Três presos escaparam da prisão de Hermosillo; As forças federais e estaduais estão procurando por eles.

Três pessoas privadas de liberdade fugiram do Centro de Reinserção Social (Cereso) Número 2, em Sonora. O incidente ocorreu na madrugada de sábado, 11 de julho, e desencadeou uma operação de segurança na área.

A ausência dos internos foi detectada por volta das 5h30, durante a chamada. A prisão está localizada no quilômetro 21 da rodovia estadual 100, no trajeto Hermosillo-Bahía de Kino.

Operação de pesquisa

Corporações dos três níveis de governo reforçaram a vigilância na área. Elementos da Polícia de Segurança Pública do Estado, da Agência Ministerial de Investigação Criminal (AMIC), da Guarda Nacional e do Exército Mexicano guardam as entradas principal e traseira. Eles também realizam passeios de rastreamento nos arredores.

A Secretaria de Segurança Pública de Sonora confirmou a evasão por meio de comunicado.

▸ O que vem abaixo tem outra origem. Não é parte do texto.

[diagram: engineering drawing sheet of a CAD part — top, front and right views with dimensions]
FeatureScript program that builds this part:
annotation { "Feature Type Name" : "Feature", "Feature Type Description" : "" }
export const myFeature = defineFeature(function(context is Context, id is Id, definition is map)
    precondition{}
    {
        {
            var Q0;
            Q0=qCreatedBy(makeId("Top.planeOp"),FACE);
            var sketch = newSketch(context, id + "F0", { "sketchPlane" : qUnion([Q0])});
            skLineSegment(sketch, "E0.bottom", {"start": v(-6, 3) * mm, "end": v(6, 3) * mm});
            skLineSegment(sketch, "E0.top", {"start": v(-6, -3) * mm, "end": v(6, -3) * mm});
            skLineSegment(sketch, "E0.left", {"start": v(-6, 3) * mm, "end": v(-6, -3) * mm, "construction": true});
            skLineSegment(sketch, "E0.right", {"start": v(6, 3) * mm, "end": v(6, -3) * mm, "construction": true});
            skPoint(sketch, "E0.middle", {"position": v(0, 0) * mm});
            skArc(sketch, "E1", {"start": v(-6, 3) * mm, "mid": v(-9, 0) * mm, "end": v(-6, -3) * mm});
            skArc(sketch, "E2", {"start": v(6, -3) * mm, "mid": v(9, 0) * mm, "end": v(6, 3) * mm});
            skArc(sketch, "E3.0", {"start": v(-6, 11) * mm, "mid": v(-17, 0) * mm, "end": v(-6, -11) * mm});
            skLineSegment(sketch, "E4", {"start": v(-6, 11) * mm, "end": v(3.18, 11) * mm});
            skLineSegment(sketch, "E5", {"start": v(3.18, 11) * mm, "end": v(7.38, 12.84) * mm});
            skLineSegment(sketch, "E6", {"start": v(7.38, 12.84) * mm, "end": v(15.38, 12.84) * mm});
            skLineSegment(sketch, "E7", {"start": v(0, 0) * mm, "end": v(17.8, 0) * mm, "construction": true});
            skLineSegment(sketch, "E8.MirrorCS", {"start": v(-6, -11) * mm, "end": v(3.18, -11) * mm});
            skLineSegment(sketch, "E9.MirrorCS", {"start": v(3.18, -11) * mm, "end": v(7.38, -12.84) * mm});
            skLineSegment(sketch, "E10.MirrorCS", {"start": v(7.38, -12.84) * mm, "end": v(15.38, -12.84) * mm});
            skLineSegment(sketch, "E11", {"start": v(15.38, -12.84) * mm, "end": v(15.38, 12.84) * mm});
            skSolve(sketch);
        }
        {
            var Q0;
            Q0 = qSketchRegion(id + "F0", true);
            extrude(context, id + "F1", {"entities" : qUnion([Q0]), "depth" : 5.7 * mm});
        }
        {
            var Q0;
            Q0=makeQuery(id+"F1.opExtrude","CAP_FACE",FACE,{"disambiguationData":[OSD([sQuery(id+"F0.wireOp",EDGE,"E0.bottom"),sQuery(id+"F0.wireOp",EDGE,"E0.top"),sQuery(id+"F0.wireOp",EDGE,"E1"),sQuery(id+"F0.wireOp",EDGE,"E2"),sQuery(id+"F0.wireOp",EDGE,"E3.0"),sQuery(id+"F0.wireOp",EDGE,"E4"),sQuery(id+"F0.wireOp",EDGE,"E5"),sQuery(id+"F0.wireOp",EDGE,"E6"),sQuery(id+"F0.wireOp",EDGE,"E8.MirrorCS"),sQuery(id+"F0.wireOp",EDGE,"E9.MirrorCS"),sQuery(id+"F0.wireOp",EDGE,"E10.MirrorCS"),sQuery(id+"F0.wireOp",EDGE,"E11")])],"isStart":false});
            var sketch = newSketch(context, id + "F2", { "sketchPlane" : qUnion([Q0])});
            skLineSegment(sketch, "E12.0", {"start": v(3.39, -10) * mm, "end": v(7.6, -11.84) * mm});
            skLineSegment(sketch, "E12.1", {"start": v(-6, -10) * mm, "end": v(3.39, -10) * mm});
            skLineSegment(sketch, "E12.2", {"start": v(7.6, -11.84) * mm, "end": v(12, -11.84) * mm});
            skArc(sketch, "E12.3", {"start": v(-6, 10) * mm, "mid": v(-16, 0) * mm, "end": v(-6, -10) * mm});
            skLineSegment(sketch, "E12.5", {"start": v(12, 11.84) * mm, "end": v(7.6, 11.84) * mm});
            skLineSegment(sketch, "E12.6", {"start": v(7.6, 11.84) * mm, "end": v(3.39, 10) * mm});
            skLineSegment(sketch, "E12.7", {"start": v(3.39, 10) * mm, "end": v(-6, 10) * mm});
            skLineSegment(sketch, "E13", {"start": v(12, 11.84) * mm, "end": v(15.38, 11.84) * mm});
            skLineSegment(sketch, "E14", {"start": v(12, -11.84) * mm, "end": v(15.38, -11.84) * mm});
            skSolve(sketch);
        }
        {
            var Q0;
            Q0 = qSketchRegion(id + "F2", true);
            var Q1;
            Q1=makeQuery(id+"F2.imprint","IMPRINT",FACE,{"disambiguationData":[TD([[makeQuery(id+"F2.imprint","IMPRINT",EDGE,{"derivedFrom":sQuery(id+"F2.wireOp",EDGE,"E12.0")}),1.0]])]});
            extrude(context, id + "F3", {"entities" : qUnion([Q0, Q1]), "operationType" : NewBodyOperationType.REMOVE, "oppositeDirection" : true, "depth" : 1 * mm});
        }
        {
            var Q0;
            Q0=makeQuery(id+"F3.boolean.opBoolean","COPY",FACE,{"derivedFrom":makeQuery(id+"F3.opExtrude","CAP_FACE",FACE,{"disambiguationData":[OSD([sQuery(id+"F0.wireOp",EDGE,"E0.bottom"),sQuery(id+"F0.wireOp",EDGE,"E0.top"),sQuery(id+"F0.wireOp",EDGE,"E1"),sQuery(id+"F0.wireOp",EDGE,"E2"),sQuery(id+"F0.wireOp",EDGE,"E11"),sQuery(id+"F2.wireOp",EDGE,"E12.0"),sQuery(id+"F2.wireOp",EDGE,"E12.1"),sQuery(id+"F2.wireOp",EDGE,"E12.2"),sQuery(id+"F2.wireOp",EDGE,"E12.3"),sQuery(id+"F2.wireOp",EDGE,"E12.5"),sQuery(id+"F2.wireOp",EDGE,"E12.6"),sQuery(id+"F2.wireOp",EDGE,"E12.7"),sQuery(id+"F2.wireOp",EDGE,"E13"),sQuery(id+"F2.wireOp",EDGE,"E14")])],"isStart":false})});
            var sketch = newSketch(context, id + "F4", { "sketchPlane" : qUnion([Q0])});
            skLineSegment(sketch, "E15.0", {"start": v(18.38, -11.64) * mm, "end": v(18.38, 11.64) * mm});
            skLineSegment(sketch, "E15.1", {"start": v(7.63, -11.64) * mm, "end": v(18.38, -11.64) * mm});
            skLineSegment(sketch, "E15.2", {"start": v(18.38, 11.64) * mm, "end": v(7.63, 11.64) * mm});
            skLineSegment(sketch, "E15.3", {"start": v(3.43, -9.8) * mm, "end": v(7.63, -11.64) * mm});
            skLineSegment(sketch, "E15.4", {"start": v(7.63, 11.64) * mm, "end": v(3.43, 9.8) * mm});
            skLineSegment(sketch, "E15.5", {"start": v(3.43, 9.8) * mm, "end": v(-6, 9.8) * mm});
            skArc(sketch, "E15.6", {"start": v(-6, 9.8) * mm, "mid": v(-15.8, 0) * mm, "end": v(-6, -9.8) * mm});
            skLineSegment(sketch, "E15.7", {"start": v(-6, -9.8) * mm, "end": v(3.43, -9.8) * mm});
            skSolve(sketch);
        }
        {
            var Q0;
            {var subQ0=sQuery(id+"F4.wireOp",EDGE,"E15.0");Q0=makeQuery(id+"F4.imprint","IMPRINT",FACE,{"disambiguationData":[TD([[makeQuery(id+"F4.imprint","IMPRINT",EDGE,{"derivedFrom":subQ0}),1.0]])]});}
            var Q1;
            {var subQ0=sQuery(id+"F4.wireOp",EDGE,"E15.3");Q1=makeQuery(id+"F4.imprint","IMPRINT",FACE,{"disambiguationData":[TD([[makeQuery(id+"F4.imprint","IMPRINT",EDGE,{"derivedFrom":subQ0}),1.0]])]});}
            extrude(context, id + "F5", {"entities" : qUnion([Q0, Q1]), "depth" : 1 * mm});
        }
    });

Ele lembrou que o Sistema Penitenciário Estadual ativou imediatamente os protocolos de segurança.

Investigações em andamento

Todas as autoridades participam das ações para recapturar os fugitivos. Ao mesmo tempo, estão sendo realizadas investigações para apurar como ocorreu a fuga. Até o momento, a identidade dos fugitivos e as circunstâncias exatas da fuga não foram reveladas.

A agência indicou que continuará informando sobre o andamento da operação e das investigações.